Kementan: Gizi Kedelai Lokal Lebih Tinggi dari Kedelai Impor

Kualitas Kedelai Lokal Kurang Diminati Produsen Tahu Tempe, Kementan Upayakan Perbaikan
Ilustrasi: Kepala Dinas Pertanian Kabupaten Boyolali Bambang Jiyanto, disela acara panen tanaman kedelai bersama Kelompok Tani Pangudi Luhur di Desa Banyusri Kecamatan Wonosegoro Boyolali, Rabu (26/08/2020). (ANTARA/Bambang Dwi Marwoto)

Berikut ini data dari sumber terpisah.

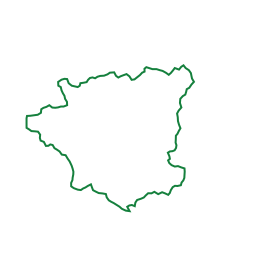 Recreio, Minas Gerais, Brazil, rotated 145°
{"feature_id": "56859067B1728597863247", "entity_name": "Recreio", "entity_type": "district", "adm_level": 2, "iso_a3": "BRA", "parent_name": "Brazil", "parent_adm1": "Minas Gerais", "projection": "natural_earth1", "projection_center": [-42.438, -21.518], "detail": "fine", "context": "isolated", "style": "outline", "palette": "green", "viewbox_px": 256, "rotation_deg": 145, "n_neighbors": 0, "source": "geoboundaries", "source_scale": "gbopen_adm2", "svg_char_len": 2357}
<svg xmlns="http://www.w3.org/2000/svg" viewBox="0 0 256 256"><g transform="rotate(145 128 128)"><path d="M125.3,53.9L122.7,53.7L120.7,52.1L117.5,50.8L115.4,52.6L112.8,53.3L110.5,54.8L108.6,57.2L106.6,59.7L104.9,62.5L107.0,65.2L108.9,68.1L111.8,69.6L113.6,72.6L114.3,75.6L113.7,78.5L111.4,78.7L110.3,81.1L109.5,84.9L107.2,84.8L104.8,83.5L102.6,83.0L100.1,84.1L98.2,86.1L97.4,88.7L95.5,91.1L93.2,94.2L90.7,94.9L88.3,96.3L85.2,97.7L84.3,101.5L83.1,105.0L81.0,108.4L79.5,111.7L76.5,113.2L72.5,114.2L71.1,118.7L68.4,121.9L64.8,122.7L61.9,122.5L59.6,124.3L57.6,126.1L54.7,125.8L51.1,127.2L47.5,128.0L47.2,131.8L46.1,134.4L45.0,136.9L45.0,140.5L46.4,144.0L46.6,147.5L49.3,147.6L52.7,146.6L55.3,150.3L58.0,149.4L61.3,148.5L64.1,148.2L65.2,151.4L66.9,154.9L69.0,157.4L70.9,159.9L74.3,162.3L76.5,165.2L78.1,167.3L80.5,167.1L82.1,164.7L84.7,165.2L87.9,164.5L91.6,164.3L94.8,164.1L97.4,165.4L97.2,169.5L98.3,173.0L101.6,173.9L104.4,174.6L107.0,174.9L107.9,177.6L107.4,181.5L111.1,183.7L114.0,183.7L117.6,184.6L120.9,186.6L123.6,187.5L126.4,187.6L128.1,189.8L130.5,190.8L133.0,190.4L135.6,189.3L138.5,190.6L141.3,192.0L143.3,190.3L145.7,190.4L147.7,192.6L149.8,194.9L150.9,198.7L149.8,203.0L151.8,204.7L154.7,205.7L158.8,205.8L160.8,202.6L159.6,200.1L160.8,197.1L161.4,193.9L161.6,190.8L162.8,188.0L163.0,184.4L164.8,181.6L168.4,182.5L170.7,184.1L173.5,185.0L176.0,186.3L178.3,188.2L179.4,191.8L182.7,192.1L185.7,193.0L188.3,193.1L190.6,190.4L194.3,190.6L197.8,192.4L201.1,194.1L203.8,195.8L205.5,194.2L208.1,190.5L211.0,186.3L209.9,183.8L208.9,180.9L206.1,178.6L203.8,176.6L203.8,172.9L205.9,170.4L206.8,167.8L204.9,164.9L205.5,160.4L203.4,159.1L201.1,159.1L199.5,157.3L199.8,153.6L198.7,151.2L197.5,148.0L197.5,144.2L194.7,141.5L195.0,137.5L195.0,134.0L195.8,129.4L196.7,126.4L197.8,123.5L199.5,121.3L201.8,119.1L203.4,117.2L206.1,115.6L208.0,112.8L206.9,109.8L204.5,106.3L202.2,104.2L199.4,104.2L197.0,103.7L194.2,103.6L190.7,103.1L191.5,100.3L192.3,97.1L190.8,94.2L189.3,91.5L186.5,89.1L184.0,86.6L185.2,83.4L185.2,79.8L184.1,77.2L182.8,74.8L181.5,71.7L180.1,68.4L179.4,65.4L177.2,61.6L174.4,59.0L173.8,63.9L171.4,63.8L169.0,62.7L167.3,60.1L164.7,62.7L161.8,63.8L157.9,62.6L154.9,62.0L152.0,62.6L148.9,63.0L146.2,61.0L143.0,60.6L141.2,56.5L136.9,55.8L135.2,53.3L133.4,50.2L131.0,50.8L128.6,52.5L125.3,53.9Z" fill="none" stroke="#15803d" stroke-width="2"/></g></svg>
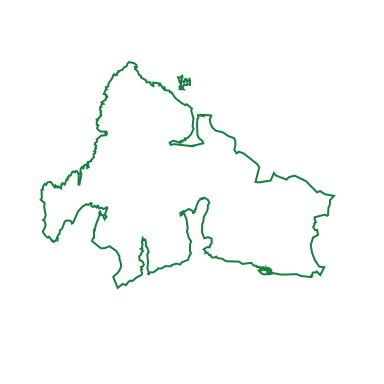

Jakarta – Direktur Aneka Kacang dan Umbi Kementerian Pertanian (Kementan) RI, Yuris Tiyanto mengungkapkan, bahwa kandungan gizi kedelai lokal lebih tinggi dari pada kedelai impor.

Menurut Yuris, ada perbedaan mendasar dari penamaman kedelai lokal dan kedelai impor.

Yuris menjelaskan, GMO atau transgenik adalah rekayasa genetik yang dilakukan pada suatu tanaman untuk menghasilkan produk yang diinginkan.

Sementara, produk kedelai lokal seluruhnya organik.

“Memang betul kalau kedelai kita itu kandungan gizinya tinggi. Yang kedua kita non-GMO (Genetically Modified Organis), itu non-transgenik. Kedelai luar itu kan GMO, ini yang tidak banyak diceritakan,” kata Yuris saat dihubungi di Jakarta, Selasa (22/2).

“Transgenik itu ada rekayasa genetika. Tetapi kalau kedelai kita tidak ada rekayasa genetik, karena organik. Menurut saya itu lebih sehat sebetulnya,” kata Yuris.

Baca juga: Kualitas Kedelai Lokal Kurang Diminati Produsen Tahu Tempe, Kementan Upayakan Perbaikan

Yuris juga menyebutkan, bahwa kandungan gizi yaitu protein yang lebih tinggi dan metode penanaman yang organik.

Hal itu membuat kedelai lokal, memiliki rasa yang lebih enak dibandingkan dengan kedelai impor.

Yuris mengungkapkan, bahwa itulah yang menjadi alasan mengapa rasa tempe dan tahu disentra produksi kedelai seperti Jawa Tengah memiliki rasa yang lebih gurih, bila dibandingkan tahu dan tempe yang diproduksi dari kedelai impor.

Selain kelebihan tersebut, Yuris mengatakan, kedelai lokal juga memiliki kelemahan yaitu hasil panen yang tidak terstandar.

Dia mengakui bahwa banyak petani kedelai yang memanen kedelai yang masih hijau, sehingga produk akhirnya bercampur antara kedelai yang hijau dan kuning.

Selain itu, lanjut Yuris, bahwa tren produksi kedelai di Indonesia terus menurun dari tahun ke tahun.

Baca juga: Kenaikan Harga Kedelai Nasional Dipicu Harga Internasional

Dia menyebut, menurunnya produksi tersebut dikarenakan banyak petani kedelai yang beralih ke komoditas lain yang dinilai lebih menguntungkan ketimbang menanam kedelai.

“Tahun 1992 itu kita pernah swasembada kedelai. Tetapi sekarang malah menurun drastis. Karena terus terang petani kita dengan kondisi harga jual yang rendah ini beralih ke komoditas lain, sekarang ini komoditas kedelai baru bagus,” kata dia.

Berdasarkan data Kementerian Pertanian, produksi kedelai Indonesia pada tahun 2021 hanya 200 ribu ton.

Sementara, permintaan kedelai untuk memproduksi tahu tempe sekitar 1 juta ton per tahun.

Pada tahun 2022, Kementerian Pertanian menargetkan produksi 1 juta ton kedelai di atas lahan seluas 650 ribu hektare.

Kementerian Pertanian telah memberikan bantuan lahan, seluas 52 ribu hektare kepada petani untuk ditanami kedelai.

Sementara 598 ribu hektare sisanya, akan dibiayai melalui program Kredit Usaha Rakyat (KUR).